Exercise data:
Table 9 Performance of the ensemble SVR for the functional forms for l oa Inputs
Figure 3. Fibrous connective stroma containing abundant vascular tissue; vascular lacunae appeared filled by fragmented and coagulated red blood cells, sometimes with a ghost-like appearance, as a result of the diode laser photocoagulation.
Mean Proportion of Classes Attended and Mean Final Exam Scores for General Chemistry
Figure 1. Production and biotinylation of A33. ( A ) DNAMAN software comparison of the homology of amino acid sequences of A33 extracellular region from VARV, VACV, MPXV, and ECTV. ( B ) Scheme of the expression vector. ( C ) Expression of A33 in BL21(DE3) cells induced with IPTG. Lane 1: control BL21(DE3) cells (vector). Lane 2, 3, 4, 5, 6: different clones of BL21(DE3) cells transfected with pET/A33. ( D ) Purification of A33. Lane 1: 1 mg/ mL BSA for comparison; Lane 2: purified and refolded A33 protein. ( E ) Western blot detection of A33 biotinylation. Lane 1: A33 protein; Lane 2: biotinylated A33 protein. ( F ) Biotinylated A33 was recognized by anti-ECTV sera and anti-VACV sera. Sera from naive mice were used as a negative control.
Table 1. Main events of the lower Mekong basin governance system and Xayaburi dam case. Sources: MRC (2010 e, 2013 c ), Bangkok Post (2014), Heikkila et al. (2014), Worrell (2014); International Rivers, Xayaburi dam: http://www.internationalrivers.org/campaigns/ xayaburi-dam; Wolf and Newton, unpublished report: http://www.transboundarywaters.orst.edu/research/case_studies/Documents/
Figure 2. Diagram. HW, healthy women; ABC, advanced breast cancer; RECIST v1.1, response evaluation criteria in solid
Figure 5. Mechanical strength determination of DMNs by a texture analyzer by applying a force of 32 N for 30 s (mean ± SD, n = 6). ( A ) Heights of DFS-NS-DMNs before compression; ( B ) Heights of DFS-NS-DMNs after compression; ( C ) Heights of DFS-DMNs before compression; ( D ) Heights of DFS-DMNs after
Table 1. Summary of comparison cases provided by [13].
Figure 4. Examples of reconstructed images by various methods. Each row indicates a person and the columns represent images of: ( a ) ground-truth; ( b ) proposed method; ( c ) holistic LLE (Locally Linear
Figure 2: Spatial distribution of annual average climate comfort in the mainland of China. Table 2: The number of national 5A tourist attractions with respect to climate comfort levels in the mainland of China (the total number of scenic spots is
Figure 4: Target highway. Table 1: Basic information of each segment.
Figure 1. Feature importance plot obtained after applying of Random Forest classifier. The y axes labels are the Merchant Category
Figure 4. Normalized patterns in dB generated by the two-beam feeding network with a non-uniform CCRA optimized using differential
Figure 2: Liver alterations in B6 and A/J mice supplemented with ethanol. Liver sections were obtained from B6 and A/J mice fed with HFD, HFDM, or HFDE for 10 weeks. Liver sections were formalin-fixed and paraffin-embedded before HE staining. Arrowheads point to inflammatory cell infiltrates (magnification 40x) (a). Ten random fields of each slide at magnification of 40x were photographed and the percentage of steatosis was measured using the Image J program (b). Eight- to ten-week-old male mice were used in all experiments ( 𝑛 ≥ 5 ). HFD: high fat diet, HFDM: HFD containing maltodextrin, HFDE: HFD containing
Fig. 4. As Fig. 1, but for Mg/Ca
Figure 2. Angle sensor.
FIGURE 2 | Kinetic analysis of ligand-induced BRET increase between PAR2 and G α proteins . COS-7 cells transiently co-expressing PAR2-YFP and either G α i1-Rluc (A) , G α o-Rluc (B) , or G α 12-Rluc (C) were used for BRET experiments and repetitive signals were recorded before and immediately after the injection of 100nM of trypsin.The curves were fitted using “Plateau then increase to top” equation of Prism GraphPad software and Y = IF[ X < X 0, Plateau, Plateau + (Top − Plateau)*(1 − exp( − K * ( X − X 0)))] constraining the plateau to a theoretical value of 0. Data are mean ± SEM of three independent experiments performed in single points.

What is being asked:
Copy out the range of lines above starting at the line with "Figure 1. Feature" and ending at the line with "Figure 4. Normalized", exactly and including both.

Exercise answer:
Figure 1. Feature importance plot obtained after applying of Random Forest classifier. The y axes labels are the Merchant Category
Figure 4. Normalized patterns in dB generated by the two-beam feeding network with a non-uniform CCRA optimized using differential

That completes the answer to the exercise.